Supreme Court issues landmark decision on scope of protection of famous marks


In LOGO AE v CISA SpA (Decision No 249/2014, January 30 2014, notified only recently), the Greek Supreme court has held that the famous LOGO mark was not protected against the use of the sign CISA LOGO LINE for non-competing goods. This is a landmark decision which further clarifies the scope of protection of famous trademarks.

Greek company LOGO SA is the owner of several LOGO marks in Greece, registered in particular for glue in Class 16 of the Nice Classification, but also for other products such as locks in Class 6. The glue products are distributed in cooperation with its affiliated company Autofix SA. In 2006 CISA SpA, a manufacturer of locks, started to distribute locks under the mark CISA LOGO LINE on the Greek market. LOGO SA and AUTOFIX SA filed an infringement action against CISA for using the sign CISA LOGO LINE, claiming that the LOGO marks are famous.

In the first and second-instance court proceedings, LOGO SA and Autofix SA demonstrated the use of the LOGO marks for glue and similar products covered by Class 16, but not with regard to locks in Class 6. Nonetheless, the Court of Appeal of Athens (Decision No 2544/2012) upheld the action, determining that the LOGO mark was famous and, therefore, its scope of protection extended to non-competing goods, irrespective of the fact that locks and glue are not similar. The Court of Appeal thus prohibited the use of the sign CISA LOGO LINE for locks.

The Greek Supreme Court (Areios Pagos) annulled the Court of Appeal's decision.

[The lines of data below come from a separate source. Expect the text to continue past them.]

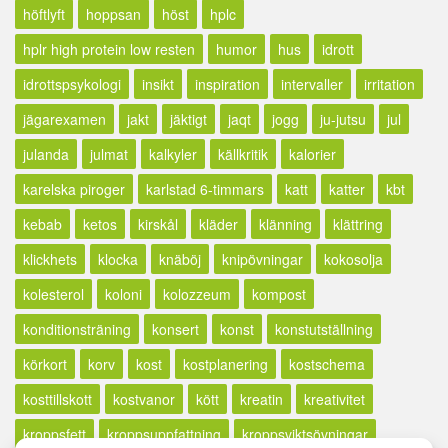
höftlyft
hoppsan
höst
hplc
hplr high protein low resten
humor
hus
idrott
idrottspsykologi
insikt
inspiration
intervaller
irritation
jägarexamen
jakt
jäktigt
jaqt
jogg
ju-jutsu
jul
julanda
julmat
kalkyler
källkritik
kalorier
karelska piroger
karlstad 6-timmars
katt
katter
kbt
kebab
ketos
kirskål
kläder
klänning
klättring
klickhets
klocka
knäböj
knipövningar
kokosolja
kolesterol
koloni
kolozzeum
kompost
konditionsträning
konsert
konst
konstutställning
körkort
korv
kost
kostplanering
kostschema
kosttillskott
kostvanor
kött
kreatin
kreativitet
kroppsfett
kroppsuppfattning
kroppsviktsövningar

The court took into account the low degree of similarity between the earlier famous mark LOGO and the sign CISA LOGO LINE. It further highlighted the lack of similarity between the goods in question (ie, glue and locks), and emphasised that the fame of the LOGO marks was related solely to glue. As the LOGO mark is not famous for locks, the public would not make a connection between the sign and the earlier mark. Therefore, even though there was a low degree of similarity between the trademark LOGO and the sign CISA LOGO LINE, the existence of a link between the sign and the mark could not be accepted.

According to this decision, the wider protection afforded to famous trademarks applies only in cases where consumers also recognise the trademark as famous for the non-similar products; in other words, the scope of protection of famous trademarks is restricted to those goods or services with respect to which consumers recognise the fame of the trademark.

This Supreme Court decision is a landmark decision for Greek trademark law - up to now, famous trademarks were protected against any non-competing uses, irrespective of the similarity of the goods or services at issue. However, this decision seems to be in line with the case law of the Court of Justice of the European Union, according to which the protection of a famous trademark requires the relevant part of the public to make a connection between the earlier trademark and the sign (see L’Oréal (Case C-487/07)) - a connection which, according to the Supreme Court, did not exist in this case.

The approach of the Supreme Court should meet the approval of the legal theory. The wider protection of famous trademarks against non-similar goods is justifiable only if their fame is related to the non-similar goods. Therefore, only worldwide-known trademarks are protected against use for any non-similar goods, and protection applies only when the relevant section of the public will unavoidably make a connection between the sign and the mark.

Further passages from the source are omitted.